Traditionally, in the British Isles, a well fattened goose, fed on the stubble from the fields after the harvest, is eaten as protection against financial need in the family for the next year; and as the saying goes:
“Eat a goose on Michaelmas Day,
Want not for money all the year”.

Sometimes the day was also known as “Goose Day” and goose fairs were held.   Even now, the famous Nottingham Goose Fair is still held on or around the 3rd of October.   In British folklore, Old Michaelmas Day was on 10th October, after the calendar reform in 1752, and was the last day that blackberries should be picked.   It is said that on this day, when Lucifer was expelled from Heaven, he fell from the skies, straight onto a blackberry bush.   He then cursed the fruit, scorched them with his fiery breath, spat and stamped on them and made them unfit for consumption!   And so the Irish proverb goes:
“On Michaelmas Day the devil puts his foot on blackberries”.

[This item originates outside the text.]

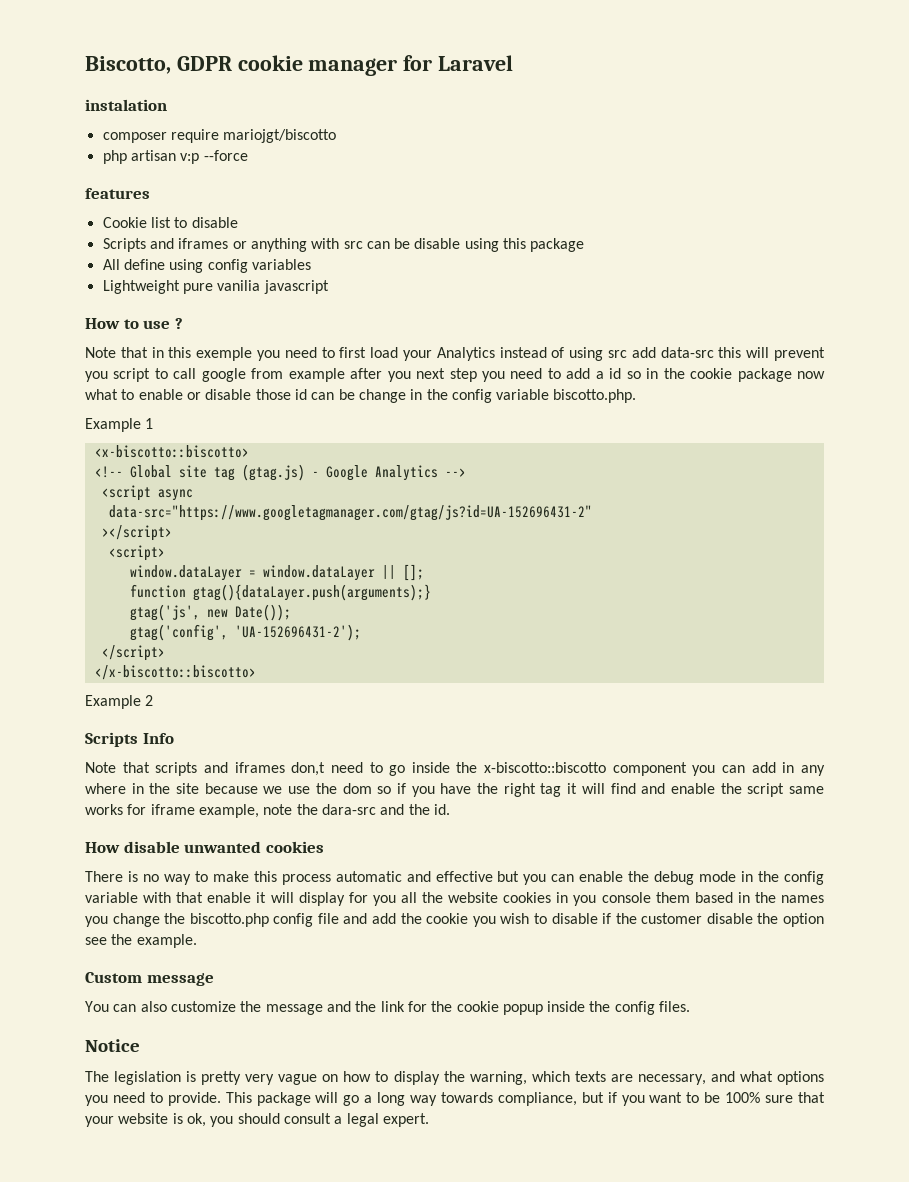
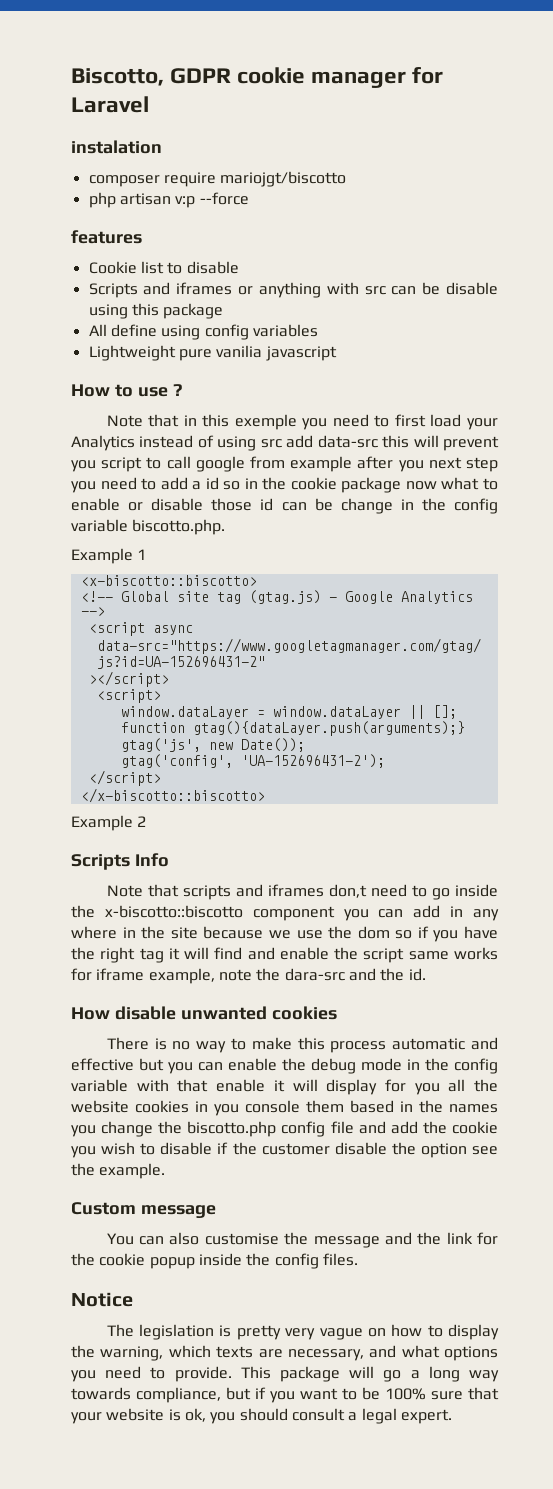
[170,1001,236,1012] customize -> [204,1233,279,1245] customise

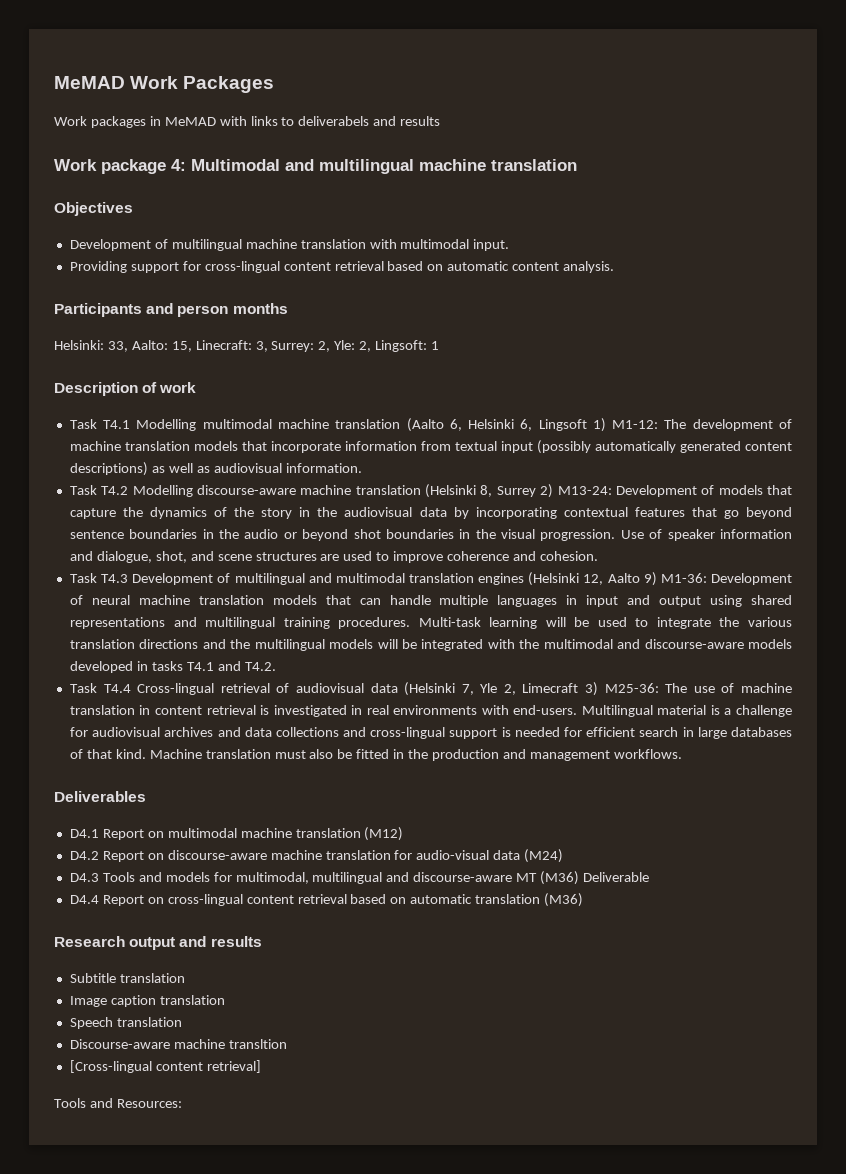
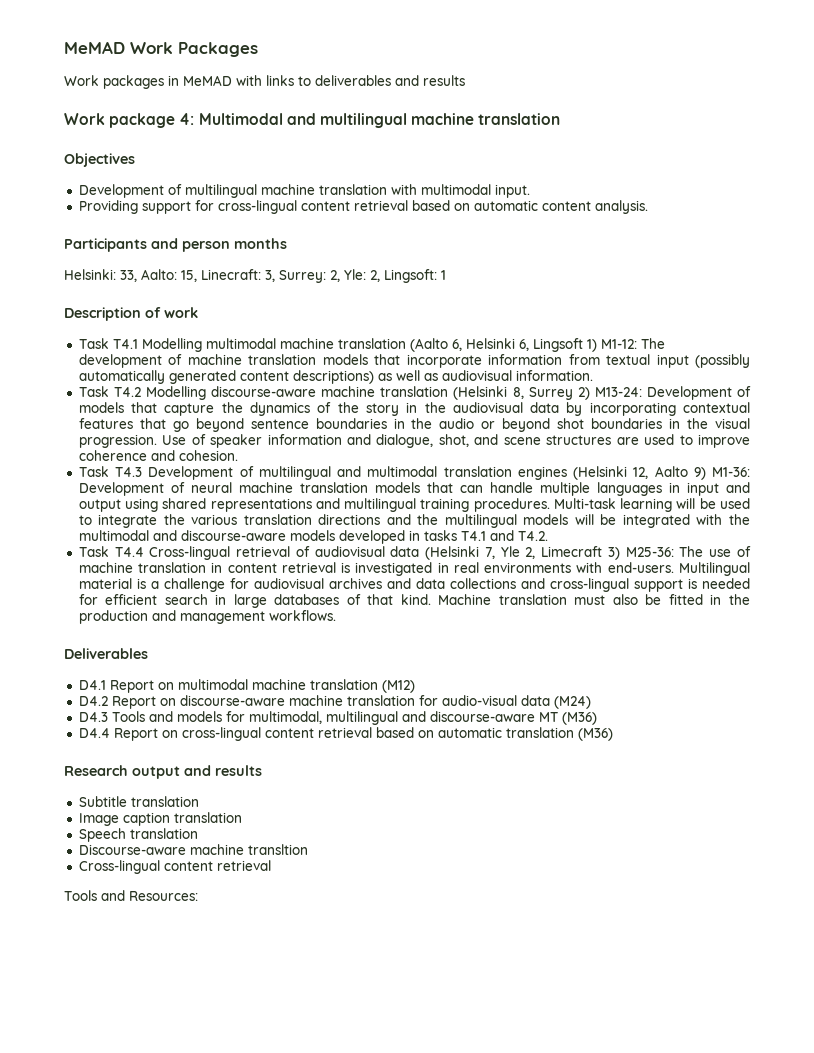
[298,116,370,126] deliverabels -> [315,75,391,86] deliverables
[583,872,650,882] Deliverable -> (597, 718) none
[69,1060,261,1073] [Cross-lingual content retrieval] -> [78,860,271,874] Cross-lingual content retrieval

Soon I will have a lovely show of blackberries in my front garden, but once the sun has gone they will soon be fading fast, losing their shiny bloom, as the length of the days are fading fast now too.
Another weather lore says that
“If St Michael’s day brings many acorns, Christmas will cover the fields with snow.” 
We did see quite a few acorns on our walk through the woods at the weekend, so I’m guessing we will see some snow this Christmas then!